Tutti questi dispositivi sono però decisamente vulnerabili; nell’ambito della smart home basti pensare al celebre attacco dell’ottobre 2016 che ha utilizzato migliaia di smart object per mandare in tilt il sistema, oppure al caso tedesco che ha visto l’utilizzo di una bambola per carpire conversazioni private e dati sensibili all’interno della sfera domestica. Altri celebri casi di hackeraggio riguardano il blocco nel 2016 del riscaldamento di alcuni edifici di Lappeenranra in Finlandia e quello portato nel gennaio 2017 a un hotel austriaco che si è visto bloccare il sistema di controllo smart di porte e finestre.
Relativamente ai wearable device, come smartwatch e braccialetti per il fitness, occorre sottolineare come tali dispositivi siano progettati esplicitamente per rilevare informazioni sullo stato di salute, di forma fisica e di localizzazione dell’utente che li indossa. Si tratta evidentemente di dati sensibili che gli individui forniscono perdendone il controllo. Non manca la possibilità che vengano portati attacchi anche ai dispositivi IoT utilizzati in ambito ospedaliero: si pensi alla possibilità di indurre a malfunzionamenti le apparecchiature mediche.
Le stesse smart-tv si rivelano strumenti utili per accumulare informazioni circa le abitudini e le preferenze degli utenti che poi possono essere vendute ad agenzie pubblicitarie. Dalle informazioni diffuse da WikiLeaks, secondo The Guardian, la CIA sembrerebbe essere in grado di «prendere il controllo dei televisori connessi a Internet e ascoltare segretamente conversazioni in casa delle persone anche quando i dispositivi sembrano essere spenti» (p. 86). In realtà, ancora una volta, sono le grandi corporation a essere un passo avanti rispetto alle agenzie statali:
il recente utilizzo degli smart assistant (es. Alexa di Amazon), rende tutto molto più semplice. Questi dispositivi intelligenti sono collegati non solo con gli smart object presenti in casa ma anche con altre piattaforme su cui abbiamo un account e quindi informazioni personali, come ad esempio il calendario e le email. Questi assistenti intelligenti una volta attivati sono perennemente in ascolto e più ascoltano più imparano su di noi, sul nostro modo di parlare e sulle nostre abitudini, fornendoci di conseguenza soluzioni sempre più appropriate e corrette, supportandoci nella vita di tutti i giorni. In questo senso siamo noi ad autorizzare il tracciamento delle nostre attività, essendo un prerequisito per il corretto funzionamento dello smart assistant (p. 87).

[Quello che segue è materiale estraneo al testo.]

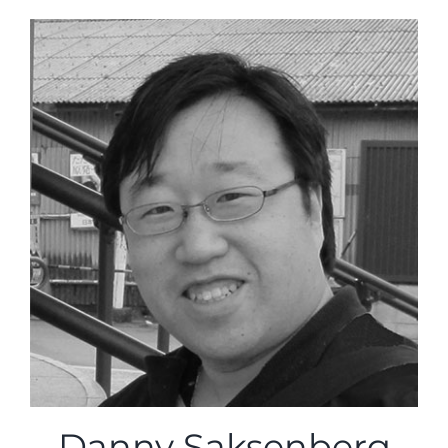
Danny Saksenberg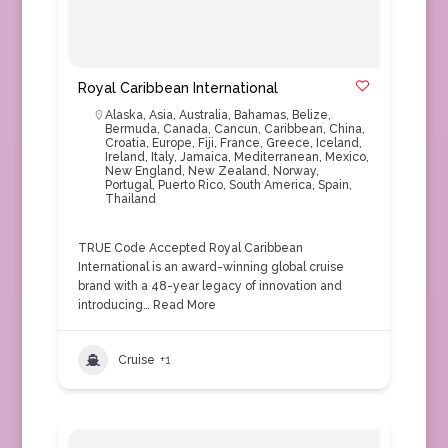
Royal Caribbean International
Alaska
,
Asia
,
Australia
,
Bahamas
,
Belize
,
Bermuda
,
Canada
,
Cancun
,
Caribbean
,
China
,
Croatia
,
Europe
,
Fiji
,
France
,
Greece
,
Iceland
,
Ireland
,
Italy
,
Jamaica
,
Mediterranean
,
Mexico
,
New England
,
New Zealand
,
Norway
,
Portugal
,
Puerto Rico
,
South America
,
Spain
,
Thailand
TRUE Code Accepted Royal Caribbean
International is an award-winning global cruise
brand with a 48-year legacy of innovation and
introducing…
Read More
Cruise
+1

Il livello di dipendenza dall’ecosistema digitale degli esseri umani sta indubbiamente aumentando sempre più. Se improvvisamente Internet, l’infrastruttura alla base dell’ecosistema digitale, smettesse di funzionare si avrebbe una disconnessione su vasta scala che negherebbe agli individui l’accesso a una miriade di informazioni su cui si basano le loro previsioni, decisioni e azioni. Un’ipotesi del genere è stata ovviamente contemplata dalla fiction distopica; lo stesso romanzo The Silence (2020) di Don De Lillo prospetta uno scenario in cui improvvisamente tutta la tecnologia digitale ammutolisce e tutti gli schermi diventano neri generando il panico tra la popolazione. Di certo un’improvvisa e duratura disconnessione digitale nell’era degli oggetti, delle merci intelligenti lascerebbe forse l’umanità a fare i conti con l’inettitudine accumulata un poco alla volta delegando acriticamente una fetta di intelligenza agli oggetti/merci.